Rescale the records from the start through the line with "right hip: (324, 722, -3)", writing out every line again, including the descriptive text and the box line, which stay unchanged. Multiply each keypoint value (x, y and depth) by 0.4 and round it to a whole number, with halves rounded up.

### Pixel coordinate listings
————

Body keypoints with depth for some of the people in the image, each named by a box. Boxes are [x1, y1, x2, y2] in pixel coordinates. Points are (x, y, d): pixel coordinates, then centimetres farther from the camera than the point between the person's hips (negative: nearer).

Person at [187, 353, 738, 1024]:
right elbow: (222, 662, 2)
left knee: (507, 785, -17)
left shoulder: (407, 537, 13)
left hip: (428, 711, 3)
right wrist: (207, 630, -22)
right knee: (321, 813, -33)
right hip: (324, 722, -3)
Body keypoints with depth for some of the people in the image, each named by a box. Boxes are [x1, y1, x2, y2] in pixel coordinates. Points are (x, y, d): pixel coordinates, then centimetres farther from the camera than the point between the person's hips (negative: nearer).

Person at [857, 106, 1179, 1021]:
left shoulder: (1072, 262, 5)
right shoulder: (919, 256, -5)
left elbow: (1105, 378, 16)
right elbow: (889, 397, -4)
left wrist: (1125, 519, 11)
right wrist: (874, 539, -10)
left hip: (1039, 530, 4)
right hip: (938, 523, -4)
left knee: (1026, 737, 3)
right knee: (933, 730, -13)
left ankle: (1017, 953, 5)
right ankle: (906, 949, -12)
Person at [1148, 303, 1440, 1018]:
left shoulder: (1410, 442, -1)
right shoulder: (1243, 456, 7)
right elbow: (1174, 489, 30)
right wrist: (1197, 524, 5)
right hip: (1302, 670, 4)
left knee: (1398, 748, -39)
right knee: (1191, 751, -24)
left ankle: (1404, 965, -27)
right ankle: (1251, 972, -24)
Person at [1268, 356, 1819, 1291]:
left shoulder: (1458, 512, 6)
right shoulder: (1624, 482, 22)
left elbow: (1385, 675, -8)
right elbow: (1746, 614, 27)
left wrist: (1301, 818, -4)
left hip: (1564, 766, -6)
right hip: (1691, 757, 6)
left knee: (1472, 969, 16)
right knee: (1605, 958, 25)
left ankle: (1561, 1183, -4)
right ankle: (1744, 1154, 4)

————

### Result
Body keypoints with depth for some of the people in the image, each named by a box. Boxes are [x1, y1, x2, y2] in pixel coordinates. Points are (x, y, d): pixel coordinates, then centimetres farther from the camera than the point between the person's hips (negative: nearer).

Person at [187, 353, 738, 1024]:
right elbow: (89, 265, 1)
left knee: (203, 314, -7)
left shoulder: (163, 215, 5)
left hip: (171, 284, 1)
right wrist: (83, 252, -9)
right knee: (128, 325, -13)
right hip: (130, 289, -1)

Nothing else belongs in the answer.